In the New Testament, Philip was minding his own business when God sent him to tell an Ethiopian about Jesus (Acts 8:26), and Peter was on a ministry trip visiting the church in Joppa when he was invited to preach to a Roman centurion (Acts 11).  Barnabas and Saul were in a worship meeting when they were spontaneously sent (Acts 13:2).  Paul and his friends had to walk through Turkey trying out various options before they realised where they were supposed to be working (Acts 16:6-10).  And in the modern era, many of our famous mission workers didn’t end up where they thought they were going to be, or just went, like Jackie Pullinger, on the prompting of the Holy Spirit and got on with it when they arrived.

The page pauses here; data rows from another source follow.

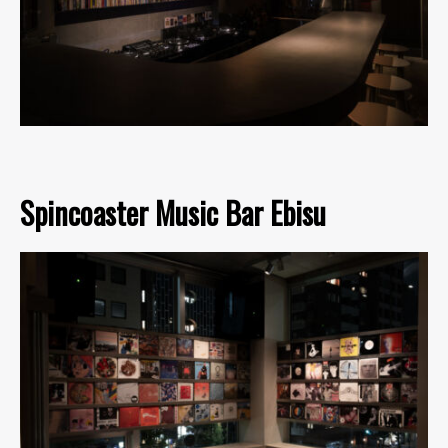
Spincoaster Music Bar Ebisu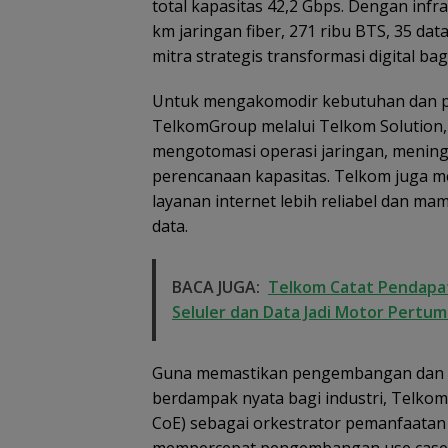
total kapasitas 42,2 Gbps. Dengan infra
Dikembalikan d
Diselesaikan Se
km jaringan fiber, 271 ribu BTS, 35 dat
Kekeluargaan
mitra strategis transformasi digital bagi
Untuk mengakomodir kebutuhan dan p
TelkomGroup melalui Telkom Solution,
mengotomasi operasi jaringan, mening
perencanaan kapasitas. Telkom juga 
layanan internet lebih reliabel dan
data.
BACA JUGA:
Telkom Catat Pendapatan
Seluler dan Data Jadi Motor Pertu
Guna memastikan pengembangan dan pe
berdampak nyata bagi industri, Telkom
CoE) sebagai orkestrator pemanfaatan 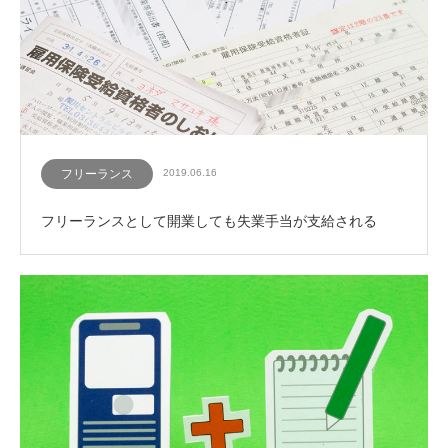
フリーランス
2019.06.16
フリーランスとして開業しても失業手当が支給される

The point I am making is that (to paraphrase John Lennon) mission is what happens while you’re busy planning your mission.  Mission is how we deal with the people we sit next to on the train on the way to our mission meeting, or the people who want to talk to us when we are too busy planning.  Mission can take place in a variety of settings.  While you are sitting all day in a government office waiting for the man with the key to return from a funeral, are you just getting frustrated or is this God’s way of using you to be a witness to those around you?  When you are kidnapped, has your mission been derailed, or merely diverted?  Is this God’s plan for you to be a witness?

Mission is taking the opportunity to reach out to people wherever and whenever we are and all it requires is for us to be open to the leading of the Holy Spirit to prompt us (like Philip in Acts 8:26) and to be ready to tell our story (1 Peter 3:15).  It often happens spontaneously and unplanned, or so it appears to us, but in all those scriptural examples above, God was at work and it was all part of his plan.  It just wasn’t part of the people’s plans.  This is the essence of Mission Dei – that God is already reaching out to the lost and graciously allows us to help .

So when we are making plans for our mission, it’s worth remembering Proverbs 16:9 – We make our own plans, but the Lord decides where we will go.